Transport Minister shuts door on reducing carbon
30 August 2009
Transport Minister shuts the door on reducing emissions
The Government has rejected one of the simplest and most effective ways of reducing New Zealand's carbon emissions, the Green Party said today.
“Stephen Joyce's announcement that work will stop on fuel economy standards for vehicles coming into New Zealand condemns motorists to high fuel costs and rising emissions," Jeanette Fitzsimons, Spokesperson on climate change and transport, said.
“New Zealand's vehicles are among the most inefficient in the world. The Minister is proud that new vehicles coming into the country now average 203.8 grams of carbon per km travelled, down from 220.6 g/km a year ago.

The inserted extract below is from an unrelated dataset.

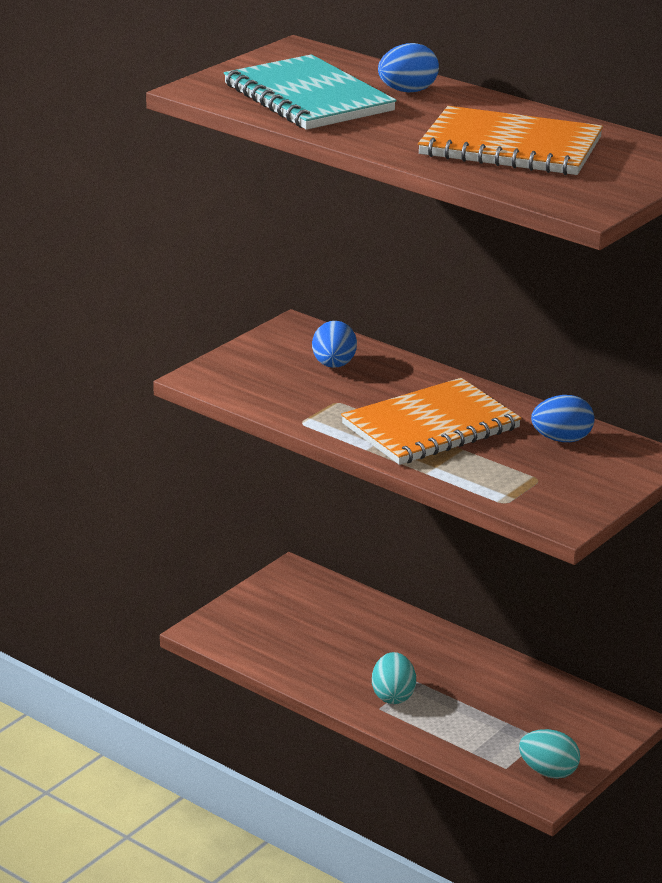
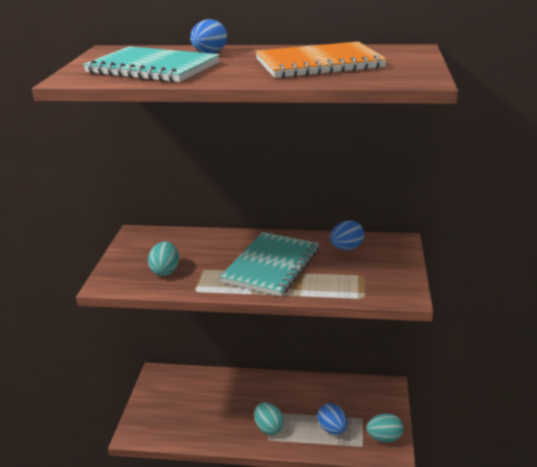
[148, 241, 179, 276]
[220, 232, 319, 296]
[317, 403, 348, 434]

“In contrast, the EU fleet is already at 170g and has set standards of 130g by 2015 and 95g by 2020.
“This means that by 2020, New Zealand motorists will be buying twice as much fuel as EU motorists to travel the same distance" said Ms Fitzsimons. "Then we will all pay again to purchase carbon credits from overseas because we have not reduced emissions at home."
Getting There, the Green Party’s plan for reducing emissions to 40 percent below 1990 levels, showed that a standard that was raised a little every two years would almost catch up with the EU in vehicle efficiency by 2020 and save 3 million tonnes of carbon emissions every year.
Work began on vehicle fuel economy standards last year under the Energy Efficiency and Conservation Strategy, where the Greens were working with Labour. The Strategy proposes a standard of 170g/km for vehicles entering the country by 2015. That has now been scrapped by this government.
“The reason the Minister gives for this reactionary policy is bizarre - he claims it could cost those purchasing a large car up to $1500 more to buy it,” Ms Fitzsimons said.
“This ignores the reason for the standard - to encourage people to buy more efficient cars, which would not cost more, and to encourage more of them into the NZ market.
“When petrol goes back over $2/litre, and then to $3/litre, as it will under peak oil, motorists will easily save $1500 every year by having a much more efficient car.
“Improving the fuel efficiency of the cars coming into New Zealand, both new and second-hand, is one of the easiest and most cost-effective things we could do to reduce climate change emissions, prepare for the savage increases in fuel costs that are coming, save households money and reduce our escalating current account deficit," Ms Fitzsimons said.